Exercise instructions:
Render the data below as a Markdown table with two columns, Row and Data line, giving each line its own numbered row and leaving out any blank lines.

Input rows:
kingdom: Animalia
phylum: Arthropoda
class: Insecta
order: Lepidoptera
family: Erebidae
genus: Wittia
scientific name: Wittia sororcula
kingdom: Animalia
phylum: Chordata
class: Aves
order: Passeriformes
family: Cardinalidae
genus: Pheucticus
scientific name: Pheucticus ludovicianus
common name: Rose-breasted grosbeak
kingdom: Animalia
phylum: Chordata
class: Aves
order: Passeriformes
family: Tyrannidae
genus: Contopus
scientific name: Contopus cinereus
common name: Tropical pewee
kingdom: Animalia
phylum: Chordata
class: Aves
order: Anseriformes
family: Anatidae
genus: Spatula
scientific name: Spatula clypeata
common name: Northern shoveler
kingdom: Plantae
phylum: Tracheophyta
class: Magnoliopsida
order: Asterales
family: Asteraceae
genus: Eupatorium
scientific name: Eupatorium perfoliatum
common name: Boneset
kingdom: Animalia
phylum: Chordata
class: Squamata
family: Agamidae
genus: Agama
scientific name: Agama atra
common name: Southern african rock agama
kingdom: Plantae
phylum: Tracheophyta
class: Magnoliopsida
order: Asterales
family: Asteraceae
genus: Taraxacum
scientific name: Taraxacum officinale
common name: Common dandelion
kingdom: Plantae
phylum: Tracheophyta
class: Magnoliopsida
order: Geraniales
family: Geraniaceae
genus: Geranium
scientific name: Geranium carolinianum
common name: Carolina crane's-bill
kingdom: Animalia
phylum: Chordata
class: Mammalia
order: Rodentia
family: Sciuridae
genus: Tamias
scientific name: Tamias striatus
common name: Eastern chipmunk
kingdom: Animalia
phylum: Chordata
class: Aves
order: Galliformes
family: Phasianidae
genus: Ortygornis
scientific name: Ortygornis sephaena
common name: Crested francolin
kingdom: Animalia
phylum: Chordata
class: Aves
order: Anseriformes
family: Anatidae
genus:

Result of the exercise:
| Row | Data line |
|---|---|
| 1 | kingdom: Animalia |
| 2 | phylum: Arthropoda |
| 3 | class: Insecta |
| 4 | order: Lepidoptera |
| 5 | family: Erebidae |
| 6 | genus: Wittia |
| 7 | scientific name: Wittia sororcula |
| 8 | kingdom: Animalia |
| 9 | phylum: Chordata |
| 10 | class: Aves |
| 11 | order: Passeriformes |
| 12 | family: Cardinalidae |
| 13 | genus: Pheucticus |
| 14 | scientific name: Pheucticus ludovicianus |
| 15 | common name: Rose-breasted grosbeak |
| 16 | kingdom: Animalia |
| 17 | phylum: Chordata |
| 18 | class: Aves |
| 19 | order: Passeriformes |
| 20 | family: Tyrannidae |
| 21 | genus: Contopus |
| 22 | scientific name: Contopus cinereus |
| 23 | common name: Tropical pewee |
| 24 | kingdom: Animalia |
| 25 | phylum: Chordata |
| 26 | class: Aves |
| 27 | order: Anseriformes |
| 28 | family: Anatidae |
| 29 | genus: Spatula |
| 30 | scientific name: Spatula clypeata |
| 31 | common name: Northern shoveler |
| 32 | kingdom: Plantae |
| 33 | phylum: Tracheophyta |
| 34 | class: Magnoliopsida |
| 35 | order: Asterales |
| 36 | family: Asteraceae |
| 37 | genus: Eupatorium |
| 38 | scientific name: Eupatorium perfoliatum |
| 39 | common name: Boneset |
| 40 | kingdom: Animalia |
| 41 | phylum: Chordata |
| 42 | class: Squamata |
| 43 | family: Agamidae |
| 44 | genus: Agama |
| 45 | scientific name: Agama atra |
| 46 | common name: Southern african rock agama |
| 47 | kingdom: Plantae |
| 48 | phylum: Tracheophyta |
| 49 | class: Magnoliopsida |
| 50 | order: Asterales |
| 51 | family: Asteraceae |
| 52 | genus: Taraxacum |
| 53 | scientific name: Taraxacum officinale |
| 54 | common name: Common dandelion |
| 55 | kingdom: Plantae |
| 56 | phylum: Tracheophyta |
| 57 | class: Magnoliopsida |
| 58 | order: Geraniales |
| 59 | family: Geraniaceae |
| 60 | genus: Geranium |
| 61 | scientific name: Geranium carolinianum |
| 62 | common name: Carolina crane's-bill |
| 63 | kingdom: Animalia |
| 64 | phylum: Chordata |
| 65 | class: Mammalia |
| 66 | order: Rodentia |
| 67 | family: Sciuridae |
| 68 | genus: Tamias |
| 69 | scientific name: Tamias striatus |
| 70 | common name: Eastern chipmunk |
| 71 | kingdom: Animalia |
| 72 | phylum: Chordata |
| 73 | class: Aves |
| 74 | order: Galliformes |
| 75 | family: Phasianidae |
| 76 | genus: Ortygornis |
| 77 | scientific name: Ortygornis sephaena |
| 78 | common name: Crested francolin |
| 79 | kingdom: Animalia |
| 80 | phylum: Chordata |
| 81 | class: Aves |
| 82 | order: Anseriformes |
| 83 | family: Anatidae |
| 84 | genus: |